Daily Bible Reading 18th May 2026 // Luke 5:12-15
12 While he was in one of the cities, there came a man full of leprosy. And when he saw Jesus, he fell on his face and begged him, “Lord, if you will, you can make me clean.” 13 And Jesus stretched out his hand and touched him, saying, “I will; be clean.” And immediately the leprosy left him. 14 And he charged him to tell no one, but “go and show yourself to the priest, and make an offering for your cleansing, as Moses commanded, for a proof to them.” 15 But now even more the report about him went abroad, and great crowds gathered to hear him and to be healed of their infirmities.

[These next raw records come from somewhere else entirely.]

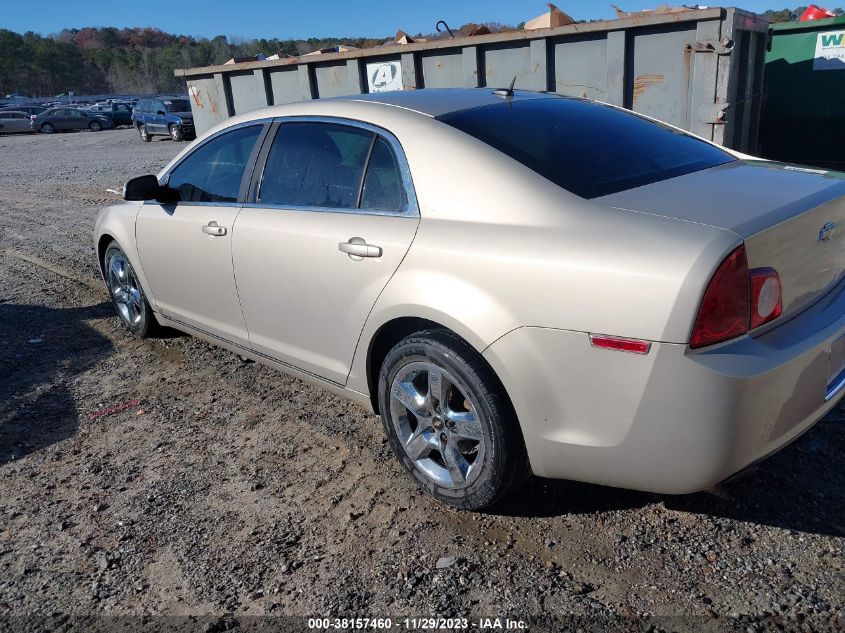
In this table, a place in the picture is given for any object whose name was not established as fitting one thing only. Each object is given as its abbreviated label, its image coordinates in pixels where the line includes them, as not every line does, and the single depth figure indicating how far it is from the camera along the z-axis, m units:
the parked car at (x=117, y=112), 41.19
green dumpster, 9.02
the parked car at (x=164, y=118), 26.91
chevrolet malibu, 2.29
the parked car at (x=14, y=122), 38.53
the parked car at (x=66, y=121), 38.81
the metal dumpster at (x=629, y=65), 5.97
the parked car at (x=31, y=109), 40.31
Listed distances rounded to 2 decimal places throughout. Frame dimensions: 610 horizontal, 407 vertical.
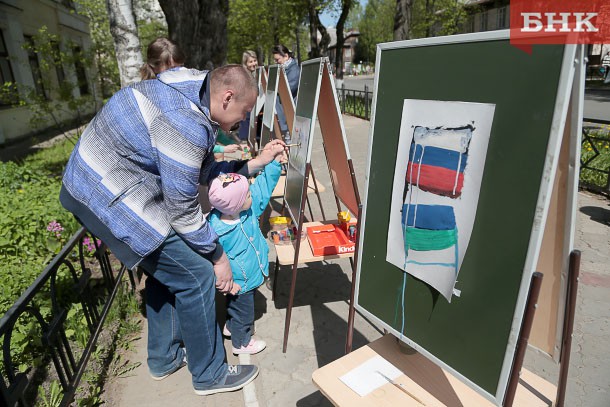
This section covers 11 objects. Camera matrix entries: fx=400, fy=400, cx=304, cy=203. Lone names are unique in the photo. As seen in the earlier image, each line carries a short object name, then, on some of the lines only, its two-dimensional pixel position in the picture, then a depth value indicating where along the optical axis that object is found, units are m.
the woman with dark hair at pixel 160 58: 2.68
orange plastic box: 2.75
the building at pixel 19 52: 11.47
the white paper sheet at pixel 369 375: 1.48
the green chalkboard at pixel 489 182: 1.01
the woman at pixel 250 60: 6.29
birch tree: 4.38
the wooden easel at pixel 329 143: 2.43
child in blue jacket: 2.20
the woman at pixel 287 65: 5.47
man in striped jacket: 1.65
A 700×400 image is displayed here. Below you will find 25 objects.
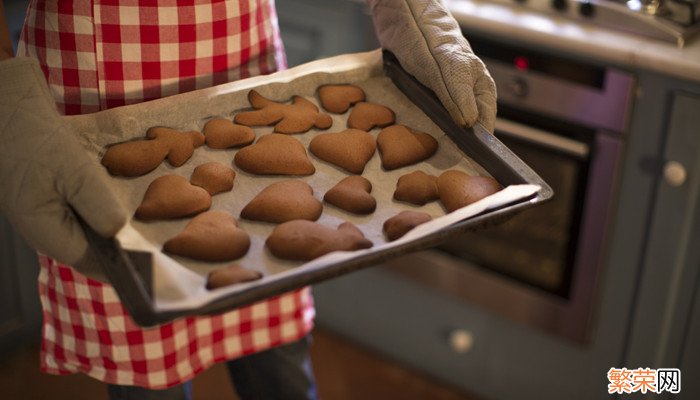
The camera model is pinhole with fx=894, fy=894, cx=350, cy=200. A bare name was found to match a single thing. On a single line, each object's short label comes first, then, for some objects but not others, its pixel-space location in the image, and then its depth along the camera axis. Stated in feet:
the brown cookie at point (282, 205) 2.96
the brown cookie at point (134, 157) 3.17
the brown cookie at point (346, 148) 3.27
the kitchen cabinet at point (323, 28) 5.61
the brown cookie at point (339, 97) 3.59
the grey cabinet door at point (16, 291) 5.67
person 2.92
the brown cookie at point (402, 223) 2.88
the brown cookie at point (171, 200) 2.97
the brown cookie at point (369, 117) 3.48
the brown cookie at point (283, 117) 3.46
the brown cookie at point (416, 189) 3.09
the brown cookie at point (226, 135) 3.35
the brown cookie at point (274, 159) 3.22
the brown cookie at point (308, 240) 2.76
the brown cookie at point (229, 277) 2.61
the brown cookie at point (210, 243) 2.79
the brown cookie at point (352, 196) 3.02
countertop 4.62
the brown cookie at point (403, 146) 3.28
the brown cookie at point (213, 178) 3.13
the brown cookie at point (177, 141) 3.26
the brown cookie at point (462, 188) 3.01
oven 4.93
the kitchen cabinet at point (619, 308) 4.79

In the parallel account of this incident, Matthew in his gospel places it immediately following the Sermon on the Mount (8:1-4), and this serves to underline from whence the leper's conviction came as to Christ's power to help Him. With him, faith came by hearing (cf Romans 10:17). Luke does not indicate this, but at all events he does show a man with a great confidence in Jesus' power to help him. Nor was that confidence misplaced: it was confirmed in the word of sovereign authority which Jesus spoke to him: 'I will: be thou clean'. The faith that was in his heart found an immediate response in the Son of God, and the miracle was done. But we must notice that there was an 'if' in the leper's approach to the Saviour. 'If Thou wilt, Thou canst cleanse me'. There was no doubt as to His power to do so; that was clear to him from all he had heard of, and from the lips of, Jesus. But there was a doubt as to His willingness. 'It does not follow', he thought, 'that although He is able, He will be also willing to help me'. Why is this? We can scarcely say that though the power of Christ shone through His preaching, His compassion failed to do so to the same extent. The conclusion we must come to is this: a dreary sense of utter helplessness and despair, born of long years of isolation, ostracism and loneliness must have bred in him such a spirit of hopelessness that he doubted whether Christ, mighty as He was, could even want to have anything to do with him. 'Could even a loving God care for such as I?', he must have thought. It was surely this that kindled and called forth the compassion of Christ and made Him assure the man immediately that He would cleanse him.